Locking isn't about preemption. You can have a system without preemption and still have to use the locks and other concurrent primitives.
Not sure why the downvotes. If a system has enough CPUs, threads might never be preempted, and yet we must still use locks or concurrent primitives if we are sharing resources across multiple threads.

I don't think I've actually thought about preemption explicitly since the Nintendo64 days when thread priorities figured into our locking strategy. But then we'd also re-implemented the scheduler and, at times, turned off the official OS to go do something we needed to do without interruption. So, like I said, preemption not high on my radar these days, as it falls under the general category of "concurrency". Even an iPhone has 4 CPUs.

The question shouldn't have been about preƫmption, but rather, "what if some other thread mutates my data here?"

The effect is much the same, whether the race is caused by task scheduling, or just because another core got there first.

Or even if some random function you called fired some callback that just mutated some state you were in the middle of changing.
Locking and preemption are different but sometimes related concepts. As you mention.

Modern kernel people still have to worry about locking as well as preemption, if you look at the NT native API's you will see dispatch levels, which control whether kernel threads can be prempted for higher priority activities, linux is similar with the _irqsave() and preempt_ calls.

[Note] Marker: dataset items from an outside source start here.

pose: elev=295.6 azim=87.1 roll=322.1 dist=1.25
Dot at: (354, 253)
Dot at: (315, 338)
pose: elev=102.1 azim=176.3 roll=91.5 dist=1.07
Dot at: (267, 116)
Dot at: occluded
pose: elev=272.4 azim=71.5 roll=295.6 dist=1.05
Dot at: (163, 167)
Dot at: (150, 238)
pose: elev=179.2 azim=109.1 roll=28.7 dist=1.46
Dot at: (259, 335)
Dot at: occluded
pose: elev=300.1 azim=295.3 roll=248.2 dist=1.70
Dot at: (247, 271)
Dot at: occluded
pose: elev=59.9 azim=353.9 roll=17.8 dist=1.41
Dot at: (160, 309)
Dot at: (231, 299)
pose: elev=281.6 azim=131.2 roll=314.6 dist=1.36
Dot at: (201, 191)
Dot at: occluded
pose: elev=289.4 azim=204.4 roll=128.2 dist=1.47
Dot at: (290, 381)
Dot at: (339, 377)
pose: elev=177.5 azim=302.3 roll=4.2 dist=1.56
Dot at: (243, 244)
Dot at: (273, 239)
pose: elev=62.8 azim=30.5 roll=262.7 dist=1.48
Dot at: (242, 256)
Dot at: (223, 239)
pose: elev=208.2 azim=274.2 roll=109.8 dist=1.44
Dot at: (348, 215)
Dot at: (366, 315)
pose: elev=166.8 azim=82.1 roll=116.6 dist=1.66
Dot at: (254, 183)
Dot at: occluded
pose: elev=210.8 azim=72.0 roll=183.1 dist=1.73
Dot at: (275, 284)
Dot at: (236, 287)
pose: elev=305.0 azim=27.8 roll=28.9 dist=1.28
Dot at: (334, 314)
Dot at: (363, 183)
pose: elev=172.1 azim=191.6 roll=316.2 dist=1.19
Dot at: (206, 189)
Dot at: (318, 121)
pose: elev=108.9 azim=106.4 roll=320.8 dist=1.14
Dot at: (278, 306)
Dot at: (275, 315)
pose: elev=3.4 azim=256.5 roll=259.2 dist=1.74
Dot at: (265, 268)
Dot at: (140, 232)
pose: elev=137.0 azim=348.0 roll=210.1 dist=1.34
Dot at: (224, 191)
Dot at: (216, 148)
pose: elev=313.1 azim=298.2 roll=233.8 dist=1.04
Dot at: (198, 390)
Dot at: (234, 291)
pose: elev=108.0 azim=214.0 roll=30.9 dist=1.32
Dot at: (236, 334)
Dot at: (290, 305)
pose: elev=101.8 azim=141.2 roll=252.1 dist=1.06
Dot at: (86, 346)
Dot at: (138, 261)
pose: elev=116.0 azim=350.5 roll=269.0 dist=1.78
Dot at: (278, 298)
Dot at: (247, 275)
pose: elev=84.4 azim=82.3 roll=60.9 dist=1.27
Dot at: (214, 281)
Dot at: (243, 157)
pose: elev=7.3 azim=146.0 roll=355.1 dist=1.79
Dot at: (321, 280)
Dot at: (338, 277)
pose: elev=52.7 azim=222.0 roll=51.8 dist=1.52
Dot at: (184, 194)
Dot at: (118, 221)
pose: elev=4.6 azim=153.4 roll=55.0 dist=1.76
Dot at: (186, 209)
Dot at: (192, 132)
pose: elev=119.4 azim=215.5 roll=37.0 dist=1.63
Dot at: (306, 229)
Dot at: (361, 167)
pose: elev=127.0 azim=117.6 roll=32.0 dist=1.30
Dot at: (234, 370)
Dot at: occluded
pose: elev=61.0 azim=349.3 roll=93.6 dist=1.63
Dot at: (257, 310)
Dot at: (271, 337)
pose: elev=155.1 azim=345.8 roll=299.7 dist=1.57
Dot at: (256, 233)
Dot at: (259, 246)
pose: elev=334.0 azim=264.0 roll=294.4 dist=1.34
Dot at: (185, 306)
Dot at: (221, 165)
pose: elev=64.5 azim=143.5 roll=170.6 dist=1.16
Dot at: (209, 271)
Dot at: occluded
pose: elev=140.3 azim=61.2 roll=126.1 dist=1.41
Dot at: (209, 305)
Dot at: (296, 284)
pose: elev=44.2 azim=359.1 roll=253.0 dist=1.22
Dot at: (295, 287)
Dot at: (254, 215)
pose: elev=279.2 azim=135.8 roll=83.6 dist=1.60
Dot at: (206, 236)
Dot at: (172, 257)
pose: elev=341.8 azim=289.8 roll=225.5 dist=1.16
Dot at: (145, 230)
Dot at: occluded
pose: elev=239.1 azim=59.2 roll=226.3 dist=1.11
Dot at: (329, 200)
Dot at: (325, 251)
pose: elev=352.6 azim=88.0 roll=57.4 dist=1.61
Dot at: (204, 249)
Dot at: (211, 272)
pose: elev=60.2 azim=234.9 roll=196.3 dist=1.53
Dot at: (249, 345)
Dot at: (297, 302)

Is this for example important when syncing with an interrupt handler (no preempt/rt config), which is why there are both spin_lock() and spin_lock_irqsave() which implicitly blocks irq preemption. AKA if you grab a lock that is needed by say an interrupt handler, then you take said interrupt the machine will deadlock because the scheduler won't deschedule the interrupt handler.

What purpose would locks and concurrent primitives have in a system where running code is not preempted?
In addition to parallel in all senses/levels systems mentioned by the other commenter, another example would be a truely single threaded hardware with cooperative or even sequential multithreading where you'd use locking/etc. to safeguard your memory model invariants against for example compiler, JIT and hardware optimization shenanigans.
To guarantee two different threads don't try to simultaneously mutate (or in some cases access) shared resources.